* Text for analysis:
##############################

Five 1960s video artists who incorporated video technology into their practices were
Bruce Nauman, Vito Acconci, Andy Warhol, Nam June Paik and his wife Shigeko
Kubotas. All had different relationships with technology and had it affect their
practices in a different ways.
In the 1960s Bruce Nauman’s used the camera in his films and videos as a mirror
and frame work for his performances in his studio. For the viewer to experience a
performance piece such as Yves Klein’s ‘Anthropometry’ performance or one of Alan
Kaprow’s ‘Happenings’ of the 1950s, the viewer would need to be in the space and
there at the time of event to experience it. Nauman’s use of the camera however
gives the viewer a window into an event that has already happened and it can be
experienced on a wider scale.

##############################

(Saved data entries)
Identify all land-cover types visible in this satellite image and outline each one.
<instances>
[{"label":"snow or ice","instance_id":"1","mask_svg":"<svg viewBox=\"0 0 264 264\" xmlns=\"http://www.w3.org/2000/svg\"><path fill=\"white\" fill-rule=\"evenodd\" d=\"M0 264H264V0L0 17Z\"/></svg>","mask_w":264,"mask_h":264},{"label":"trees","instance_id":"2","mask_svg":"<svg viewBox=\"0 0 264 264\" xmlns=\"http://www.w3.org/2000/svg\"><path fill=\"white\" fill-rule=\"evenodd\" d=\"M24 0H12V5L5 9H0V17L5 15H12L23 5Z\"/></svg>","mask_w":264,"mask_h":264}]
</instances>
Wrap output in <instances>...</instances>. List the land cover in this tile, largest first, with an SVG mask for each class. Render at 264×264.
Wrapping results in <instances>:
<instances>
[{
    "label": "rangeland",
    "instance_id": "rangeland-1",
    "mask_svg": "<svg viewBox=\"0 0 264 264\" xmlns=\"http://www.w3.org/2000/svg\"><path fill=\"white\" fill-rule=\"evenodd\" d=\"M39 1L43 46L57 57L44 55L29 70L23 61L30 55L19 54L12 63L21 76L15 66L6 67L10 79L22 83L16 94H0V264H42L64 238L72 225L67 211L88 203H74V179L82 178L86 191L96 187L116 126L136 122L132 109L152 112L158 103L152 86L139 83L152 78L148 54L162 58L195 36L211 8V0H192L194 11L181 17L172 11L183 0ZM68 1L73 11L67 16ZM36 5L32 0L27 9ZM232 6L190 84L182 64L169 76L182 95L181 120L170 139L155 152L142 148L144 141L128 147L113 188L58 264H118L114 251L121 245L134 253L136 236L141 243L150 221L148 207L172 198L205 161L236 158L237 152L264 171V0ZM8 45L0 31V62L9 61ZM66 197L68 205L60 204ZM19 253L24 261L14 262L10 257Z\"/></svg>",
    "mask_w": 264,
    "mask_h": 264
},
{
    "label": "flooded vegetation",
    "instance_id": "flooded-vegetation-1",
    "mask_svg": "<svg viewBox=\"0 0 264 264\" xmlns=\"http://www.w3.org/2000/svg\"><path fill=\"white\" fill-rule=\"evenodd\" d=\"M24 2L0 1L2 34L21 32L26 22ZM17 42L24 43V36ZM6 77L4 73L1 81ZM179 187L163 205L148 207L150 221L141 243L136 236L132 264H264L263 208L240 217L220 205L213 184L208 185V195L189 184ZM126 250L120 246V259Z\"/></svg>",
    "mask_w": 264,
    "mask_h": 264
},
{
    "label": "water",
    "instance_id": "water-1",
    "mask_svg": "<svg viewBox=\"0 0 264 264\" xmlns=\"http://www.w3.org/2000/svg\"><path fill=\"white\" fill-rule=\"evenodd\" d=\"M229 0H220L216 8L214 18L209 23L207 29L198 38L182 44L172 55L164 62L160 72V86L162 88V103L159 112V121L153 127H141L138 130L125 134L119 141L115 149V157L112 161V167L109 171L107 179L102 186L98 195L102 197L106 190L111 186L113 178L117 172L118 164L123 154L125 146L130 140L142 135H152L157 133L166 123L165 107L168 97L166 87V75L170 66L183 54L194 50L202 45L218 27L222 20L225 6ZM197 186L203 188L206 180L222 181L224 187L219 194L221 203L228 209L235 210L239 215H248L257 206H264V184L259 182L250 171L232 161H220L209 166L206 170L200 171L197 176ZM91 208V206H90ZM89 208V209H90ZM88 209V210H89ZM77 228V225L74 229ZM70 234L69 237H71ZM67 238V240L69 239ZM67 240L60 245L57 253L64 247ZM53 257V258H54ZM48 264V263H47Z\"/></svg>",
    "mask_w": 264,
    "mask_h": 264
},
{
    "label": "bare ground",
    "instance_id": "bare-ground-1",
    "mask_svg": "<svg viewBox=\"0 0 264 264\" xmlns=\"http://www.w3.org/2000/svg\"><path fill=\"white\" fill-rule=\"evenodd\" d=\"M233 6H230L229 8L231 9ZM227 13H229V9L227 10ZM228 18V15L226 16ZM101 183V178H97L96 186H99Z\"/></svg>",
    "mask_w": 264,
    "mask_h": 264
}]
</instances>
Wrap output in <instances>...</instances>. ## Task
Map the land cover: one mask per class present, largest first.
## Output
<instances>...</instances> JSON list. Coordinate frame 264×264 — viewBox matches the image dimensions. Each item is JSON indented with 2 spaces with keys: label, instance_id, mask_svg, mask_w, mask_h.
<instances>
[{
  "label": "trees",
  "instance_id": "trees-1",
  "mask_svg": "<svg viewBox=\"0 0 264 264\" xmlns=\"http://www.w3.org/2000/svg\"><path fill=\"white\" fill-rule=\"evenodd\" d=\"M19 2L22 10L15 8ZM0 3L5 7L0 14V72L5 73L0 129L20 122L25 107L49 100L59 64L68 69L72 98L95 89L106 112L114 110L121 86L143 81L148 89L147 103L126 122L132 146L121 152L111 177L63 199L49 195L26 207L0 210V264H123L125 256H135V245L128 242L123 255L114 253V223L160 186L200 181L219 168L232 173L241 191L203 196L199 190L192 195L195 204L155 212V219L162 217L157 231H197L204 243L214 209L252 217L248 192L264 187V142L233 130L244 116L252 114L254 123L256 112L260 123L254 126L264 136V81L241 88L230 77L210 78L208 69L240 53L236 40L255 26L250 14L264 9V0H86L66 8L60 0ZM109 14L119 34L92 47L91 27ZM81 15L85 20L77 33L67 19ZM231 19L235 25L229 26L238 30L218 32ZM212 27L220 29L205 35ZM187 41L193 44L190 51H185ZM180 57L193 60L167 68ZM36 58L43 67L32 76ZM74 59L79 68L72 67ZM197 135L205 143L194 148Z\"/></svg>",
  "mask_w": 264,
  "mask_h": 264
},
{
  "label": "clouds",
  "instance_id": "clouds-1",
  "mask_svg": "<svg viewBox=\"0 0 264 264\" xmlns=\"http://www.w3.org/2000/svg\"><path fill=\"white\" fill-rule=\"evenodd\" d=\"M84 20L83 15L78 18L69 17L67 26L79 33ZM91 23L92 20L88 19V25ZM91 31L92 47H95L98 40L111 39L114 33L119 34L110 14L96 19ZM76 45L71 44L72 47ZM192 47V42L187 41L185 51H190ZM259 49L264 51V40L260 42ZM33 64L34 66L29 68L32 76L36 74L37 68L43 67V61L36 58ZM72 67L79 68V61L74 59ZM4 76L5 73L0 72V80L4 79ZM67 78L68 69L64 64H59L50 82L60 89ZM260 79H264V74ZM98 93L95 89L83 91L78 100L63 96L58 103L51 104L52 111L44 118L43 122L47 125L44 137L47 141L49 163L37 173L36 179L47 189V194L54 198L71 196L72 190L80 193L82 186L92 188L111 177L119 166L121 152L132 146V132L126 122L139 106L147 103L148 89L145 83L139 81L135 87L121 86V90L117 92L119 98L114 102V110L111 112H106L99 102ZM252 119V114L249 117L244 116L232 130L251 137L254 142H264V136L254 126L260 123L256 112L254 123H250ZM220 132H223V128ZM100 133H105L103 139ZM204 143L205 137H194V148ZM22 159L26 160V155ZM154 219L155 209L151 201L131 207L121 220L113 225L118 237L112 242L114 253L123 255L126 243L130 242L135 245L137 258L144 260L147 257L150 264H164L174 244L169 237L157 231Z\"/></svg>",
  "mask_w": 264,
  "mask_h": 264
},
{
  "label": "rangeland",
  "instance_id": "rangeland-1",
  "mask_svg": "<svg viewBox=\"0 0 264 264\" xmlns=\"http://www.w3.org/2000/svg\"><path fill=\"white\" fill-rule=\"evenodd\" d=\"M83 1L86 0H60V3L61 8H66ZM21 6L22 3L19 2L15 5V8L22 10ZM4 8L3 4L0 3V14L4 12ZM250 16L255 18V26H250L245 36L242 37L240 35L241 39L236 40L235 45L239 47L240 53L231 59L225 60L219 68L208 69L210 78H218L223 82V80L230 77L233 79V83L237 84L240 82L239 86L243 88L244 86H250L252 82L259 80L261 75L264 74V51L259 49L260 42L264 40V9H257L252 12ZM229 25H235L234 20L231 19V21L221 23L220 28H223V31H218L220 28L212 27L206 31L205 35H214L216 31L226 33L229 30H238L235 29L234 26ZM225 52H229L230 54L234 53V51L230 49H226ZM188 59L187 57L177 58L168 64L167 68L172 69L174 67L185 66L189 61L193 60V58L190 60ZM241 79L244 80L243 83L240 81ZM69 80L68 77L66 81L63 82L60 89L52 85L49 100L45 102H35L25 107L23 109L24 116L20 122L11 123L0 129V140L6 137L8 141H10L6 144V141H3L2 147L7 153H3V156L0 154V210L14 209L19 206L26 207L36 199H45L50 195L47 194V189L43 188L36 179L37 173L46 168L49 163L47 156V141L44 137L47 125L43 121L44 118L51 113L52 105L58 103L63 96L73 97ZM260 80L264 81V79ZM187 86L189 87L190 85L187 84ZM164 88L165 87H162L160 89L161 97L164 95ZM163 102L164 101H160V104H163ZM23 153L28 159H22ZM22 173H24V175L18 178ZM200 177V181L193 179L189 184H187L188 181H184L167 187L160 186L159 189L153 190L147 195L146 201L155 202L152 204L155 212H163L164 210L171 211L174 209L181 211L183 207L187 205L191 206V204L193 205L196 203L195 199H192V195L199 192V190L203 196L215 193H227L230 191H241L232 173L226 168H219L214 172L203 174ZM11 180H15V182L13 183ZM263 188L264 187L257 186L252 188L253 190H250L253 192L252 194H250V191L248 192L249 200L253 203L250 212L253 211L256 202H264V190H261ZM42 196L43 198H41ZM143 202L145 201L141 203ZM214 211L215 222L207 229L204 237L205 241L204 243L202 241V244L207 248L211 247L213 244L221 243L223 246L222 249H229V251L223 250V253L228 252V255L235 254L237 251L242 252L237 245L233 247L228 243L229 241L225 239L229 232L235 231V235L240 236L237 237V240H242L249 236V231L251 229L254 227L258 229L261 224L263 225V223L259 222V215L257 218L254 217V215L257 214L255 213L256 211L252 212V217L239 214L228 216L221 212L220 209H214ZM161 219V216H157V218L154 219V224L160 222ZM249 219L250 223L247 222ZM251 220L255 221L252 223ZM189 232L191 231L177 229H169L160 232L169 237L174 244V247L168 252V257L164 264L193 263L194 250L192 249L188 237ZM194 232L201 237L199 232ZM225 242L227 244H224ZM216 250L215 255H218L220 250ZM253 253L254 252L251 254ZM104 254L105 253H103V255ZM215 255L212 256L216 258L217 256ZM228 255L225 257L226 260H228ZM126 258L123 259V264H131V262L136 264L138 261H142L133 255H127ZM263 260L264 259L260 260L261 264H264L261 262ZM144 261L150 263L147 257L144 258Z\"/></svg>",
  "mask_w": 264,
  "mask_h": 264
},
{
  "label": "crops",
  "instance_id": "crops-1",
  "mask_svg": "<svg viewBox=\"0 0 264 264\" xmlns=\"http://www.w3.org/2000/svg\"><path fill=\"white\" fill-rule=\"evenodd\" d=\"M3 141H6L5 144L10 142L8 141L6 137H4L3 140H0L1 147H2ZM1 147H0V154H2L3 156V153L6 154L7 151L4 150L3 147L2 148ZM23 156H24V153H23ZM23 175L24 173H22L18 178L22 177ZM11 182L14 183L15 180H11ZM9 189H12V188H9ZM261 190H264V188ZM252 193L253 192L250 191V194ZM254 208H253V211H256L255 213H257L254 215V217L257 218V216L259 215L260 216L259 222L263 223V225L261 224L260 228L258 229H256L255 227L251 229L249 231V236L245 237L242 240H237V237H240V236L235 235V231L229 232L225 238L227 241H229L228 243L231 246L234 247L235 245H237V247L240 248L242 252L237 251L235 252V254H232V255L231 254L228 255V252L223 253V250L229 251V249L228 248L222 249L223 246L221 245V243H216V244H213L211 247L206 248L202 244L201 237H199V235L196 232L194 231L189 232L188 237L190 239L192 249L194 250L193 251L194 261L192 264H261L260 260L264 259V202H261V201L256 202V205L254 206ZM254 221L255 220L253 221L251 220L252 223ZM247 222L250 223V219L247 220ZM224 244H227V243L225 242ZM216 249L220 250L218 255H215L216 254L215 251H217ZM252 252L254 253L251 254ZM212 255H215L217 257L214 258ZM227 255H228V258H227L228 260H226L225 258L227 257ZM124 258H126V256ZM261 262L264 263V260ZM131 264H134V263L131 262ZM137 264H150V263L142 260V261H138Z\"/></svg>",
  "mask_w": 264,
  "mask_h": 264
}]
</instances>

##############################

* Work instruction 1: According to the text on 1960s video artists, how did Bruce Nauman use the camera in his films and videos?
* Work instruction 2: Say whether each statement agrees with the text on 1960s video artists, quoting the deciding words: (a) Nauman's use of the camera lets viewers see an event that has already happened. (b) Viewers could experience one of Kaprow's Happenings without being present. (c) The five artists shared the same relationship with technology.
* Work instruction 3: Continue the text on 1960s video artists from its last sentence.

* Answer section 1: He used it as a mirror and framework for his performances in his studio.

* Answer section 2:
(a) Yes: "gives the viewer a window into an event that has already happened"
(b) No: "the viewer would need to be in the space and there at the time of event to experience it"
(c) No: "All had different relationships with technology"

* Answer section 3:
Nauman’s relationship with video technology from a certain point of view could also
be described as limited. His video work of the 1960s did not fully utilise the editing
possibilities that came with the emerging technology. When working with videotapes
Nauman states ‘lots of times I would do a whole performance or tape a whole hour
and then change it. I don't think I would ever edit but I would redo the whole thing if I
didn't like it’ (Chicago, School of the Art Institute of, 2013). Video artists such as Nam
June Paik used new video editing techniques to stretch, compress and convert his
video images’ linear structures into other forms. Nauman did not use new video
technology in the same way as Paik, but this is due to the different relationship that
he has with it. Video was used by Nauman as a tool to document the process of his
performances, treating the camera as a kind of digital sketchbook. This is particularly
shown when Nauman describes how he would redo a performance if he did not like it
rather than editing it, thereby keeping a record of his process.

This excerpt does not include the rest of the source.